Oracle, of Redwood Shores, Calif., earlier this month slashed $1,000 off the price of Standard Edition One, its entry-level database, to $4,995 per processor. That price is the same as the list price for Microsoft Corp.s SQL Server Standard Edition.
Meanwhile, Oracle President Chuck Phillips last month touted Oracle Database 10gs ease of use as yet another way it will compete with SQL Server; he installed 10g on a laptop in 10 minutes at Oracles Financial Analyst Day at Oracle AppsWorld.
Simplicity aside, anyone considering purchasing Oracles Standard Edition One over Microsofts SQL Server Standard Edition should keep a few points in mind, according to Boston-based AMRs recent report:
- Oracles Standard Edition One is limited to two processors, while SQL Server Standard Edition can be used with four-CPU servers.

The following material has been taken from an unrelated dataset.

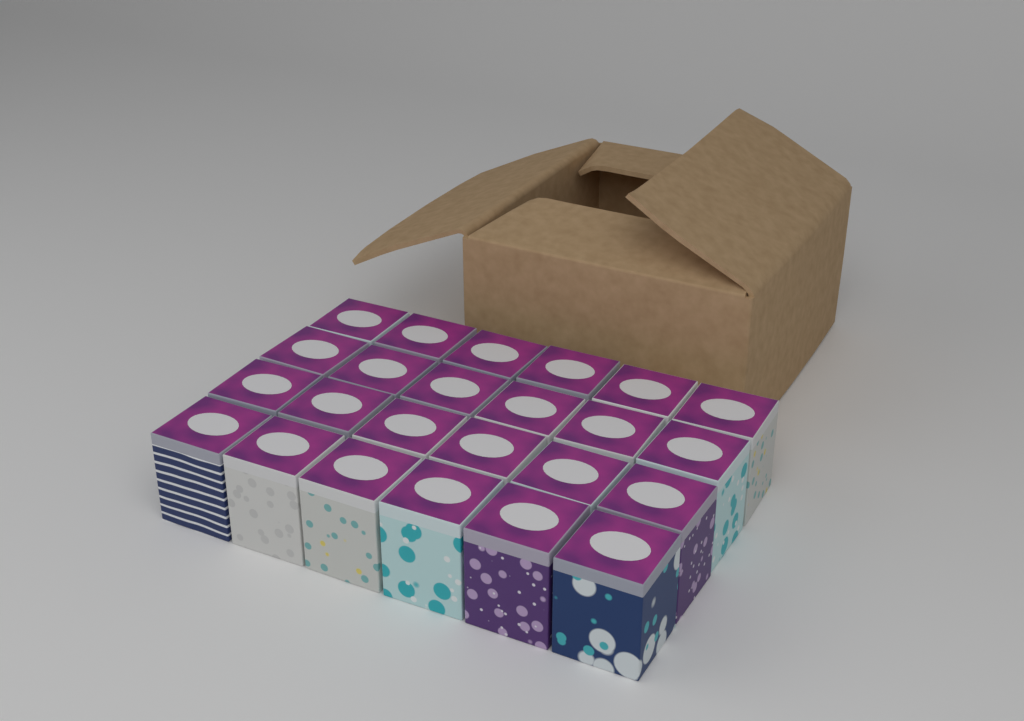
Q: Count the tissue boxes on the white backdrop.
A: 24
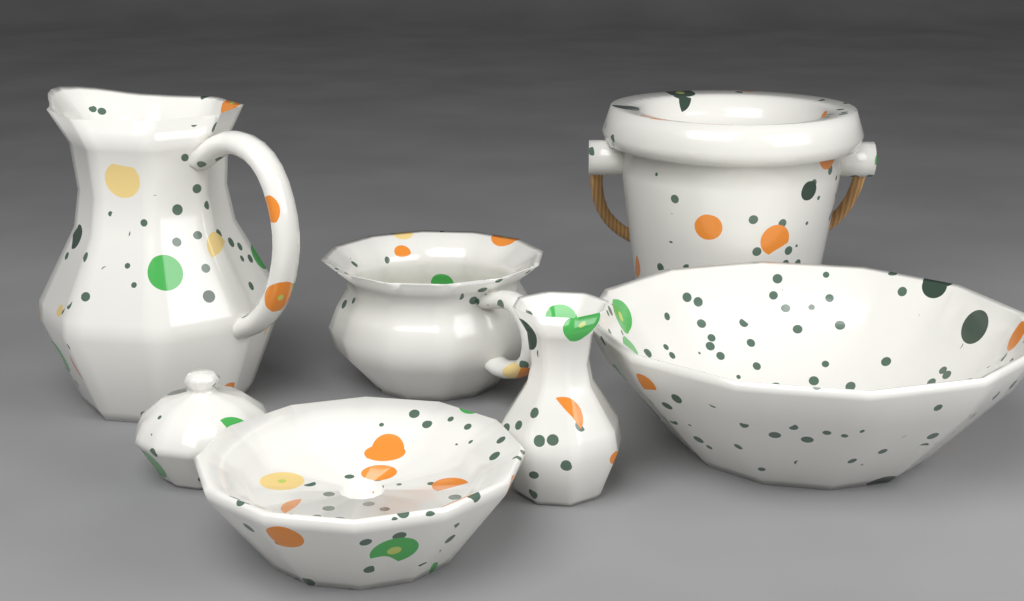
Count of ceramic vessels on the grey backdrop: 7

- Microsofts Standard Edition includes free licenses for its business-intelligence software, Reporting Services. Oracles BI capabilities must be purchased separately.
- Regardless of initial product costs, total costs will likely be different because of the costs of ongoing technical support.

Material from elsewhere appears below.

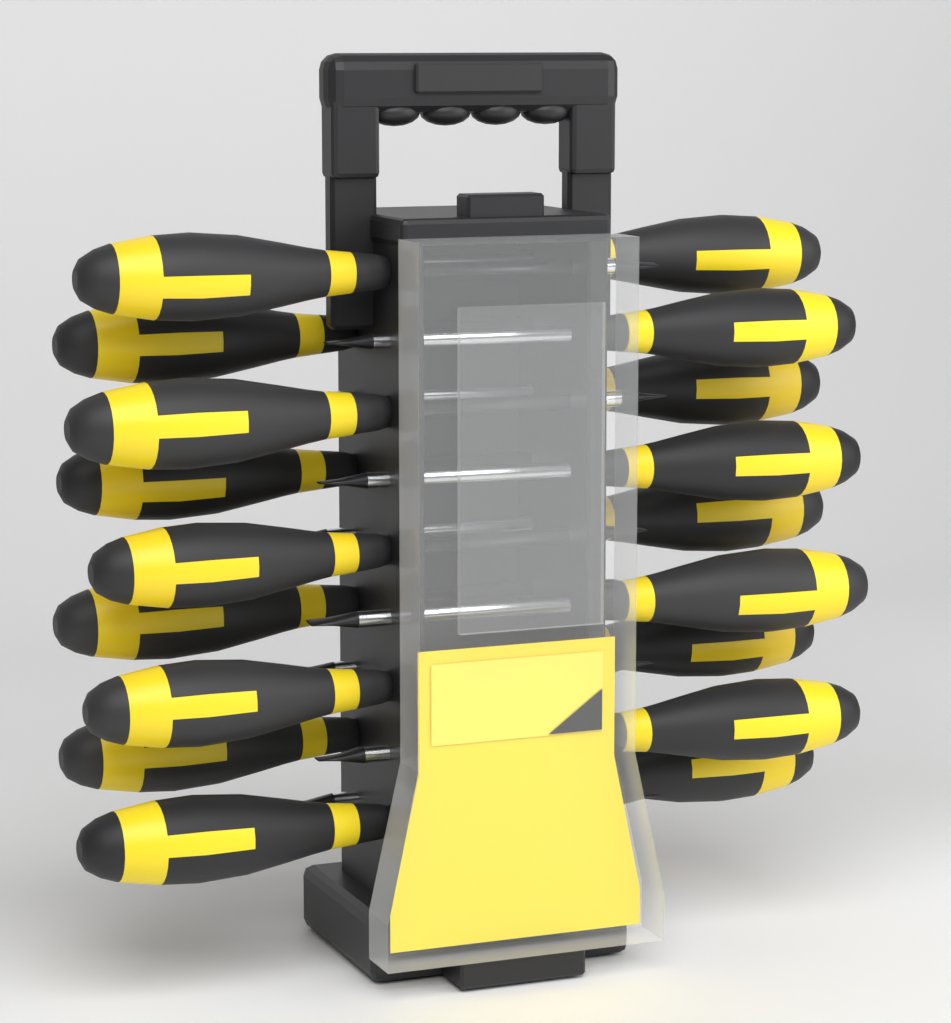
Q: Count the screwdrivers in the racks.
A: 18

For example, Oracle has implemented a Safe Switch program that offers trade-in credits of up to 100 percent on database licenses for those customers who migrate from IBM DB2, SQL Server, Informix or Sybase Inc. databases. However, the report points out, even customers who dont pay initial license fees could still face steep prices due to ongoing technical support, future licenses, porting of custom code, and the retraining and replacing of database administrators.

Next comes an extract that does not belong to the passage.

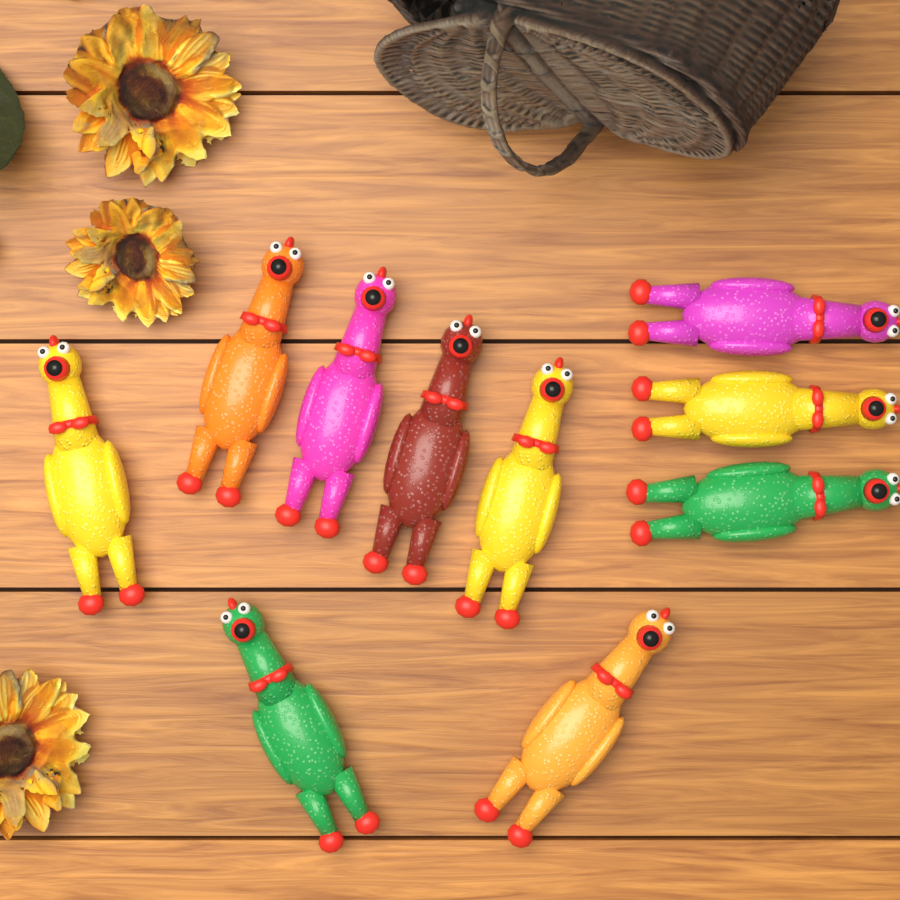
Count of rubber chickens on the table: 10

The rise of open-source databases, database commoditization, customers who balk at high costs and a stagnant worldwide market for relational databases are prompting the major database vendors to cut prices and/or expand the scope of their licenses, the report said.
For its part, IBM in June released DB2 Express, a version of its DB2 Universal Database aimed at the SMB market.
Microsoft has introduced a free, scaled-down version of SQL Server.
Oracle, meanwhile, has dragged its feet in joining the price war because of its heavy reliance on databases as a source of revenue.
According to the report, Oracle should lower prices more dramatically to alter customers perceptions that it represents the priciest database option. Since Oracles Enterprise Edition is the most common version of its database and is the object of most customers pricing complaints, Oracle should cut the price of this version, AMR said.
The report advised that another smart step would be for Oracle to diversify. Instead of relying so heavily on database revenue, the company should look to packaged applications, "which transcend commodity products like databases, hardware and operating systems," it reads.
Finally, AMR suggested that Oracle deliver more bang for the buck by, for example, packaging BI functionality with its database, a la Microsofts Reporting Services/SQL Server pairing.